DATA SUPPLIED:
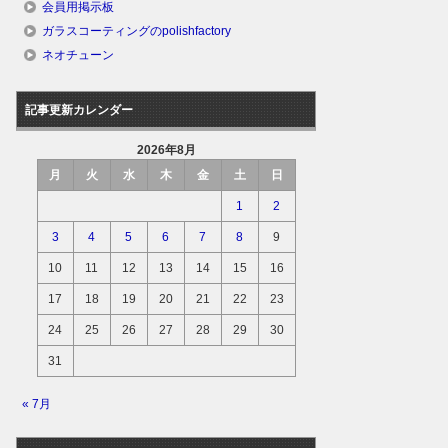
会員用掲示板
ガラスコーティングのpolishfactory
ネオチューン
記事更新カレンダー
2026年8月
月
火
水
木
金
土
日
1
2
3
4
5
6
7
8
9
10
11
12
13
14
15
16
17
18
19
20
21
22
23
24
25
26
27
28
29
30
31
« 7月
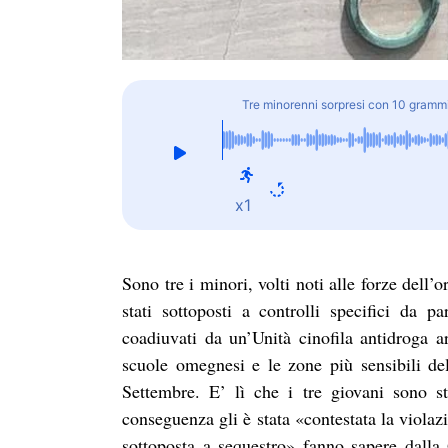
Tre minorenni sorpresi con 10 grammi 
x1
Sono tre i minori, volti noti alle forze dell’
stati sottoposti a controlli specifici da 
coadiuvati da un’Unità cinofila antidroga ar
scuole omegnesi e le zone più sensibili de
Settembre. E’ lì che i tre giovani sono s
conseguenza gli è stata «contestata la violaz
sottoposta a sequestro» fanno sapere dalla 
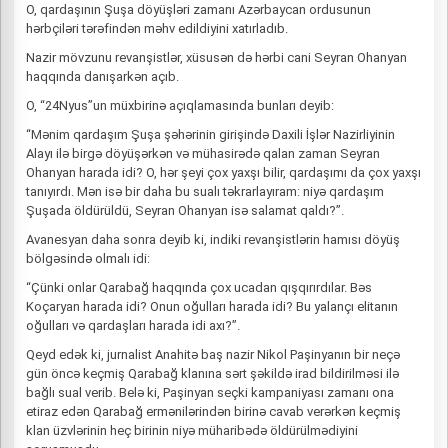
O, qardaşının Şuşa döyüşləri zamanı Azərbaycan ordusunun
hərbçiləri tərəfindən məhv edildiyini xatırladıb.
Nazir mövzunu revanşistlər, xüsusən də hərbi cani Seyran Ohanyan
haqqında danışarkən açıb.
O, “24Nyus”un müxbirinə açıqlamasında bunları deyib:
“Mənim qardaşım Şuşa şəhərinin girişində Daxili İşlər Nazirliyinin
Alayı ilə birgə döyüşərkən və mühasirədə qalan zaman Seyran
Ohanyan harada idi? O, hər şeyi çox yaxşı bilir, qardaşımı da çox yaxşı
tanıyırdı. Mən isə bir daha bu sualı təkrarlayıram: niyə qardaşım
Şuşada öldürüldü, Seyran Ohanyan isə salamat qaldı?”.
Avanesyan daha sonra deyib ki, indiki revanşistlərin hamısı döyüş
bölgəsində olmalı idi:
“Çünki onlar Qarabağ haqqında çox ucadan qışqırırdılar. Bəs
Koçaryan harada idi? Onun oğulları harada idi? Bu yalançı elitanın
oğulları və qardaşları harada idi axı?”.
Qeyd edək ki, jurnalist Anahitə baş nazir Nikol Paşinyanın bir neçə
gün öncə keçmiş Qarabağ klanına sərt şəkildə irad bildirilməsi ilə
bağlı sual verib. Belə ki, Paşinyan seçki kampaniyası zamanı ona
etiraz edən Qarabağ ermənilərindən birinə cavab verərkən keçmiş
klan üzvlərinin heç birinin niyə müharibədə öldürülmədiyini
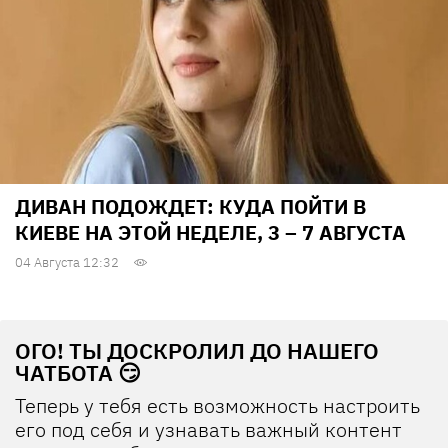
ДИВАН ПОДОЖДЕТ: КУДА ПОЙТИ В
КИЕВЕ НА ЭТОЙ НЕДЕЛЕ, 3 – 7 АВГУСТА
04 Августа 12:32
ОГО! ТЫ ДОСКРОЛИЛ ДО НАШЕГО
ЧАТБОТА 😏
Теперь у тебя есть возможность настроить
его под себя и узнавать важный контент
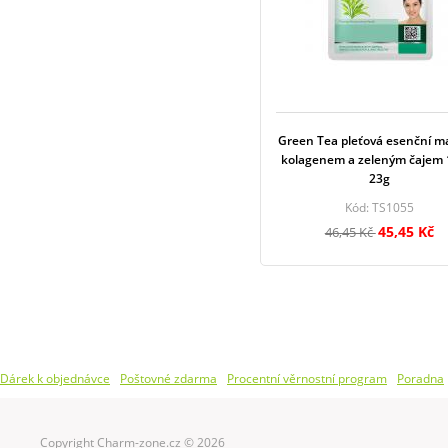
Green Tea pleťová esenční m
kolagenem a zeleným čajem 1
23g
Kód: TS1055
45,45 Kč
46,45 Kč
Dárek k objednávce
Poštovné zdarma
Procentní věrnostní program
Poradna
Copyright Charm-zone.cz © 2026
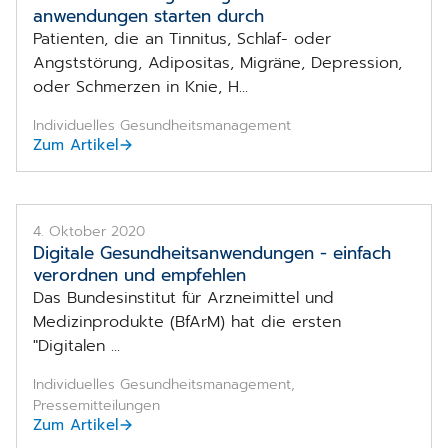
anwendungen starten durch
Patienten, die an Tinnitus, Schlaf- oder
Angststörung, Adipositas, Migräne, Depression,
oder Schmerzen in Knie, H...
Individuelles Gesundheitsmanagement
Zum Artikel
4. Oktober 2020
Digitale Gesundheitsanwendungen - einfach
verordnen und empfehlen
Das Bundesinstitut für Arzneimittel und
Medizinprodukte (BfArM) hat die ersten
"Digitalen ...
Individuelles Gesundheitsmanagement,
Pressemitteilungen
Zum Artikel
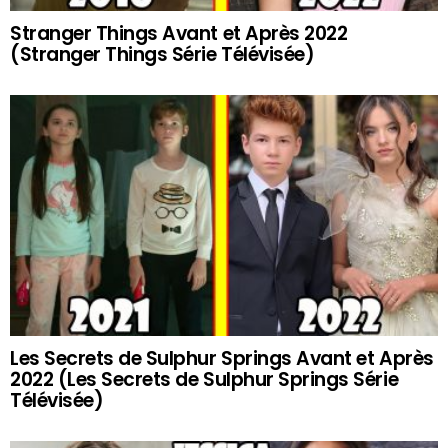
Stranger Things Avant et Après 2022
(Stranger Things Série Télévisée)
Les Secrets de Sulphur Springs Avant et Après
2022 (Les Secrets de Sulphur Springs Série
Télévisée)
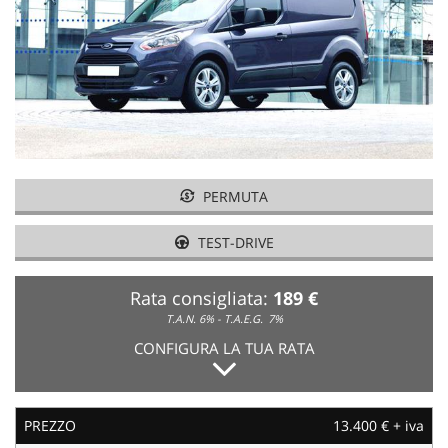
NEWS
AREA COMMERCIANTI
PERMUTA
TEST-DRIVE
Rata consigliata:
189 €
T.A.N. 6% - T.A.E.G.
7%
CONFIGURA LA TUA RATA
PREZZO
13.400 € + iva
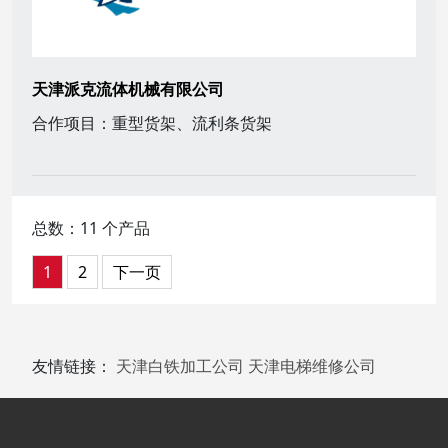
天津派克流体机械有限公司
合作项目：重型货架、流利条货架
总数：11 个产品
1
2
下一页
友情链接：
天津白铁加工公司
天津电梯维修公司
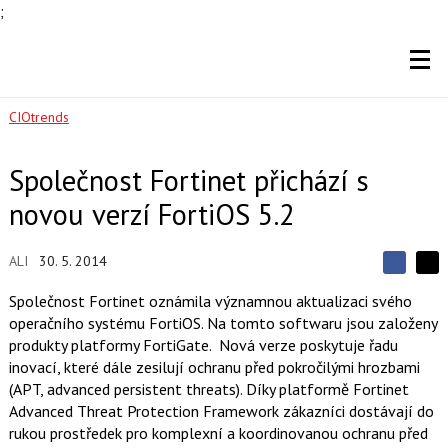
;
CIOtrends
Společnost Fortinet přichází s
novou verzí FortiOS 5.2
ALI
30. 5. 2014
S
S
S
d
d
d
Společnost Fortinet oznámila významnou aktualizaci svého
í
í
í
operačního systému FortiOS. Na tomto softwaru jsou založeny
l
l
e
e
produkty platformy FortiGate. Nová verze poskytuje řadu
l
j
j
inovací, které dále zesilují ochranu před pokročilými hrozbami
t
e
t
e
e
(APT, advanced persistent threats). Díky platformě Fortinet
t
n
n
Advanced Threat Protection Framework zákazníci dostávají do
a
a
F
s
rukou prostředek pro komplexní a koordinovanou ochranu před
a
í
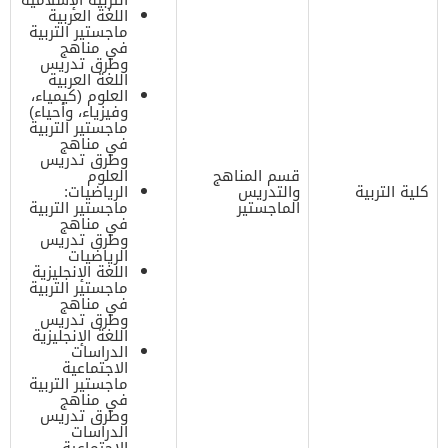
اللغة العربية
ماجستير التربية
في مناهج
وطرق تدريس
اللغة العربية
العلوم (كيمياء،
وفيزياء، وأحياء)
ماجستير التربية
في مناهج
وطرق تدريس
قسم المناهج
العلوم
كلية التربية
والتدريس
الرياضيات:
الماجستير
ماجستير التربية
في مناهج
وطرق تدريس
الرياضيات
اللغة الإنجليزية
ماجستير التربية
في مناهج
وطرق تدريس
اللغة الإنجليزية
الدراسات
الاجتماعية
ماجستير التربية
في مناهج
وطرق تدريس
الدراسات
الاجتماعية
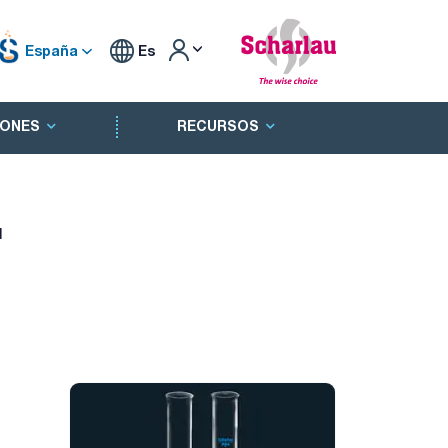
España
Es
ONES
RECURSOS
'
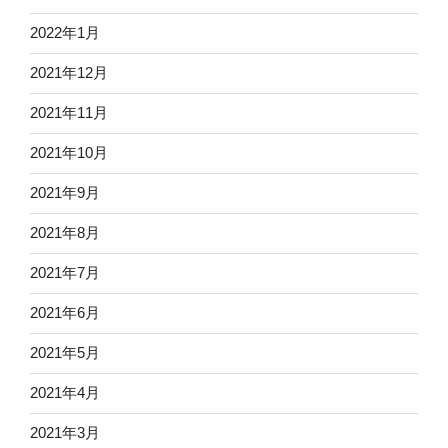
2022年1月
2021年12月
2021年11月
2021年10月
2021年9月
2021年8月
2021年7月
2021年6月
2021年5月
2021年4月
2021年3月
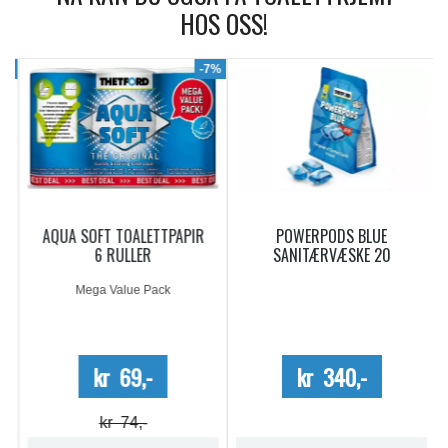
HOS OSS!
9%
-7%
AQUA SOFT TOALETTPAPIR
POWERPODS BLUE
6 RULLER
SANITÆRVÆSKE 20
DOSERINGER
Mega Value Pack
kr 69,-
kr 340,-
kr 74,-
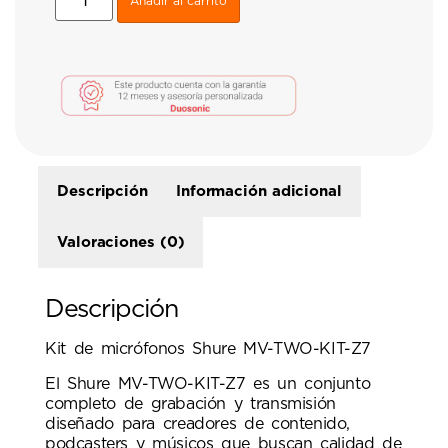
Añadir al carrito
Descripción
Información adicional
Valoraciones (0)
Descripción
Kit de micrófonos Shure MV-TWO-KIT-Z7
El Shure MV-TWO-KIT-Z7 es un conjunto
completo de grabación y transmisión
diseñado para creadores de contenido,
podcasters y músicos que buscan calidad de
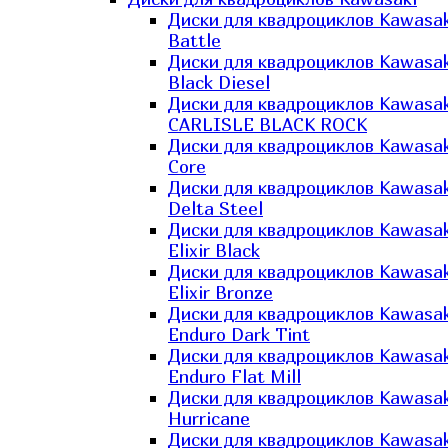
Диски для квадроциклов Kawasak
Battle
Диски для квадроциклов Kawasak
Black Diesel
Диски для квадроциклов Kawasak
CARLISLE BLACK ROCK
Диски для квадроциклов Kawasak
Core
Диски для квадроциклов Kawasak
Delta Steel
Диски для квадроциклов Kawasak
Elixir Black
Диски для квадроциклов Kawasak
Elixir Bronze
Диски для квадроциклов Kawasak
Enduro Dark Tint
Диски для квадроциклов Kawasak
Enduro Flat Mill
Диски для квадроциклов Kawasak
Hurricane
Диски для квадроциклов Kawasak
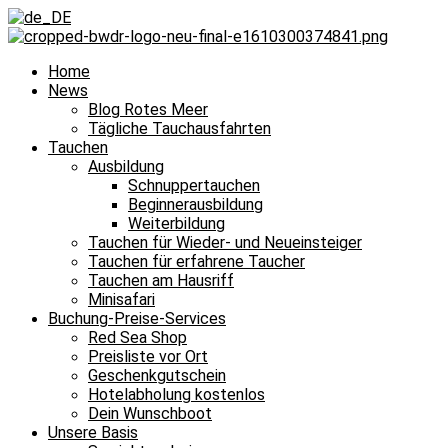
Home
News
Blog Rotes Meer
Tägliche Tauchausfahrten
Tauchen
Ausbildung
Schnuppertauchen
Beginnerausbildung
Weiterbildung
Tauchen für Wieder- und Neueinsteiger
Tauchen für erfahrene Taucher
Tauchen am Hausriff
Minisafari
Buchung-Preise-Services
Red Sea Shop
Preisliste vor Ort
Geschenkgutschein
Hotelabholung kostenlos
Dein Wunschboot
Unsere Basis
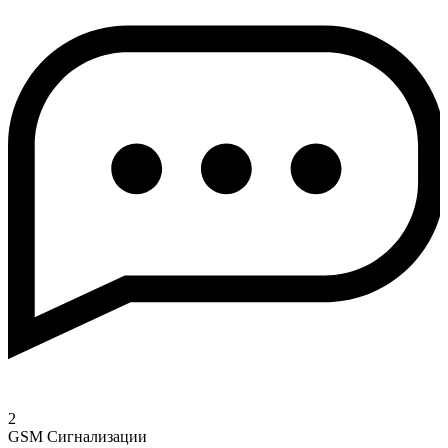
2
GSM Сигнализации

TASK DIRECTIONS:
Can you rewrite every line of text in the material above as a JSON list of strings, one string per line, leaving out blank lines and the pictures?

EXERCISE RESULT:
[
  "会員用掲示板",
  "ガラスコーティングのpolishfactory",
  "ネオチューン",
  "記事更新カレンダー",
  "2026年8月",
  "月",
  "火",
  "水",
  "木",
  "金",
  "土",
  "日",
  "1",
  "2",
  "3",
  "4",
  "5",
  "6",
  "7",
  "8",
  "9",
  "10",
  "11",
  "12",
  "13",
  "14",
  "15",
  "16",
  "17",
  "18",
  "19",
  "20",
  "21",
  "22",
  "23",
  "24",
  "25",
  "26",
  "27",
  "28",
  "29",
  "30",
  "31",
  "« 7月",
  "Tre minorenni sorpresi con 10 grammi ",
  "x1",
  "Sono tre i minori, volti noti alle forze dell’",
  "stati sottoposti a controlli specifici da ",
  "coadiuvati da un’Unità cinofila antidroga ar",
  "scuole omegnesi e le zone più sensibili de",
  "Settembre. E’ lì che i tre giovani sono s",
  "conseguenza gli è stata «contestata la violaz",
  "sottoposta a sequestro» fanno sapere dalla ",
  "O, qardaşının Şuşa döyüşləri zamanı Azərbaycan ordusunun",
  "hərbçiləri tərəfindən məhv edildiyini xatırladıb.",
  "Nazir mövzunu revanşistlər, xüsusən də hərbi cani Seyran Ohanyan",
  "haqqında danışarkən açıb.",
  "O, “24Nyus”un müxbirinə açıqlamasında bunları deyib:",
  "“Mənim qardaşım Şuşa şəhərinin girişində Daxili İşlər Nazirliyinin",
  "Alayı ilə birgə döyüşərkən və mühasirədə qalan zaman Seyran",
  "Ohanyan harada idi? O, hər şeyi çox yaxşı bilir, qardaşımı da çox yaxşı",
  "tanıyırdı. Mən isə bir daha bu sualı təkrarlayıram: niyə qardaşım",
  "Şuşada öldürüldü, Seyran Ohanyan isə salamat qaldı?”.",
  "Avanesyan daha sonra deyib ki, indiki revanşistlərin hamısı döyüş",
  "bölgəsində olmalı idi:",
  "“Çünki onlar Qarabağ haqqında çox ucadan qışqırırdılar. Bəs",
  "Koçaryan harada idi? Onun oğulları harada idi? Bu yalançı elitanın",
  "oğulları və qardaşları harada idi axı?”.",
  "Qeyd edək ki, jurnalist Anahitə baş nazir Nikol Paşinyanın bir neçə",
  "gün öncə keçmiş Qarabağ klanına sərt şəkildə irad bildirilməsi ilə",
  "bağlı sual verib. Belə ki, Paşinyan seçki kampaniyası zamanı ona",
  "etiraz edən Qarabağ ermənilərindən birinə cavab verərkən keçmiş",
  "klan üzvlərinin heç birinin niyə müharibədə öldürülmədiyini",
  "ДИВАН ПОДОЖДЕТ: КУДА ПОЙТИ В",
  "КИЕВЕ НА ЭТОЙ НЕДЕЛЕ, 3 – 7 АВГУСТА",
  "04 Августа 12:32",
  "ОГО! ТЫ ДОСКРОЛИЛ ДО НАШЕГО",
  "ЧАТБОТА 😏",
  "Теперь у тебя есть возможность настроить",
  "его под себя и узнавать важный контент",
  "Green Tea pleťová esenční m",
  "kolagenem a zeleným čajem 1",
  "23g",
  "Kód: TS1055",
  "45,45 Kč",
  "46,45 Kč",
  "Dárek k objednávce",
  "Poštovné zdarma",
  "Procentní věrnostní program",
  "Poradna",
  "Copyright Charm-zone.cz © 2026",
  "anwendungen starten durch",
  "Patienten, die an Tinnitus, Schlaf- oder",
  "Angststörung, Adipositas, Migräne, Depression,",
  "oder Schmerzen in Knie, H...",
  "Individuelles Gesundheitsmanagement",
  "Zum Artikel",
  "4. Oktober 2020",
  "Digitale Gesundheitsanwendungen - einfach",
  "verordnen und empfehlen",
  "Das Bundesinstitut für Arzneimittel und",
  "Medizinprodukte (BfArM) hat die ersten",
  "\"Digitalen ...",
  "Individuelles Gesundheitsmanagement,",
  "Pressemitteilungen",
  "Zum Artikel",
  "Stranger Things Avant et Après 2022",
  "(Stranger Things Série Télévisée)",
  "Les Secrets de Sulphur Springs Avant et Après",
  "2022 (Les Secrets de Sulphur Springs Série",
  "Télévisée)",
  "NEWS",
  "AREA COMMERCIANTI",
  "PERMUTA",
  "TEST-DRIVE",
  "Rata consigliata:",
  "189 €",
  "T.A.N. 6% - T.A.E.G.",
  "7%",
  "CONFIGURA LA TUA RATA",
  "PREZZO",
  "13.400 € + iva",
  "天津派克流体机械有限公司",
  "合作项目：重型货架、流利条货架",
  "总数：11 个产品",
  "1",
  "2",
  "下一页",
  "友情链接：",
  "天津白铁加工公司",
  "天津电梯维修公司",
  ";",
  "CIOtrends",
  "Společnost Fortinet přichází s",
  "novou verzí FortiOS 5.2",
  "ALI",
  "30. 5. 2014",
  "S",
  "S",
  "S",
  "d",
  "d",
  "d",
  "Společnost Fortinet oznámila významnou aktualizaci svého",
  "í",
  "í",
  "í",
  "operačního systému FortiOS. Na tomto softwaru jsou založeny",
  "l",
  "l",
  "e",
  "e",
  "produkty platformy FortiGate. Nová verze poskytuje řadu",
  "l",
  "j",
  "j",
  "inovací, které dále zesilují ochranu před pokročilými hrozbami",
  "t",
  "e",
  "t",
  "e",
  "e",
  "(APT, advanced persistent threats). Díky platformě Fortinet",
  "t",
  "n",
  "n",
  "Advanced Threat Protection Framework zákazníci dostávají do",
  "a",
  "a",
  "F",
  "s",
  "rukou prostředek pro komplexní a koordinovanou ochranu před",
  "a",
  "í",
  "اللغة العربية",
  "ماجستير التربية",
  "في مناهج",
  "وطرق تدريس",
  "اللغة العربية",
  "العلوم (كيمياء،",
  "وفيزياء، وأحياء)",
  "ماجستير التربية",
  "في مناهج",
  "وطرق تدريس",
  "قسم المناهج",
  "العلوم",
  "كلية التربية",
  "والتدريس",
  "الرياضيات:",
  "الماجستير",
  "ماجستير التربية",
  "في مناهج",
  "وطرق تدريس",
  "الرياضيات",
  "اللغة الإنجليزية",
  "ماجستير التربية",
  "في مناهج",
  "وطرق تدريس",
  "اللغة الإنجليزية",
  "الدراسات",
  "الاجتماعية",
  "ماجستير التربية",
  "في مناهج",
  "وطرق تدريس",
  "الدراسات",
  "الاجتماعية",
  "España",
  "Es",
  "ONES",
  "RECURSOS",
  "'",
  "2022年1月",
  "2021年12月",
  "2021年11月",
  "2021年10月",
  "2021年9月",
  "2021年8月",
  "2021年7月",
  "2021年6月",
  "2021年5月",
  "2021年4月",
  "2021年3月",
  "HOS OSS!",
  "9%",
  "-7%",
  "AQUA SOFT TOALETTPAPIR",
  "POWERPODS BLUE",
  "6 RULLER",
  "SANITÆRVÆSKE 20",
  "DOSERINGER",
  "Mega Value Pack",
  "kr 69,-",
  "kr 340,-",
  "kr 74,-",
  "Añadir al carrito",
  "Descripción",
  "Información adicional",
  "Valoraciones (0)",
  "Descripción",
  "Kit de micrófonos Shure MV-TWO-KIT-Z7",
  "El Shure MV-TWO-KIT-Z7 es un conjunto",
  "completo de grabación y transmisión",
  "diseñado para creadores de contenido,",
  "podcasters y músicos que buscan calidad de",
  "Диски для квадроциклов Kawasak",
  "Battle",
  "Диски для квадроциклов Kawasak",
  "Black Diesel",
  "Диски для квадроциклов Kawasak",
  "CARLISLE BLACK ROCK",
  "Диски для квадроциклов Kawasak",
  "Core",
  "Диски для квадроциклов Kawasak",
  "Delta Steel",
  "Диски для квадроциклов Kawasak",
  "Elixir Black",
  "Диски для квадроциклов Kawasak",
  "Elixir Bronze",
  "Диски для квадроциклов Kawasak",
  "Enduro Dark Tint",
  "Диски для квадроциклов Kawasak",
  "Enduro Flat Mill",
  "Диски для квадроциклов Kawasak",
  "Hurricane",
  "Диски для квадроциклов Kawasak",
  "Home",
  "News",
  "Blog Rotes Meer",
  "Tägliche Tauchausfahrten",
  "Tauchen",
  "Ausbildung",
  "Schnuppertauchen",
  "Beginnerausbildung",
  "Weiterbildung",
  "Tauchen für Wieder- und Neueinsteiger",
  "Tauchen für erfahrene Taucher",
  "Tauchen am Hausriff",
  "Minisafari",
  "Buchung-Preise-Services",
  "Red Sea Shop",
  "Preisliste vor Ort",
  "Geschenkgutschein",
  "Hotelabholung kostenlos",
  "Dein Wunschboot",
  "Unsere Basis",
  "2",
  "GSM Сигнализации"
]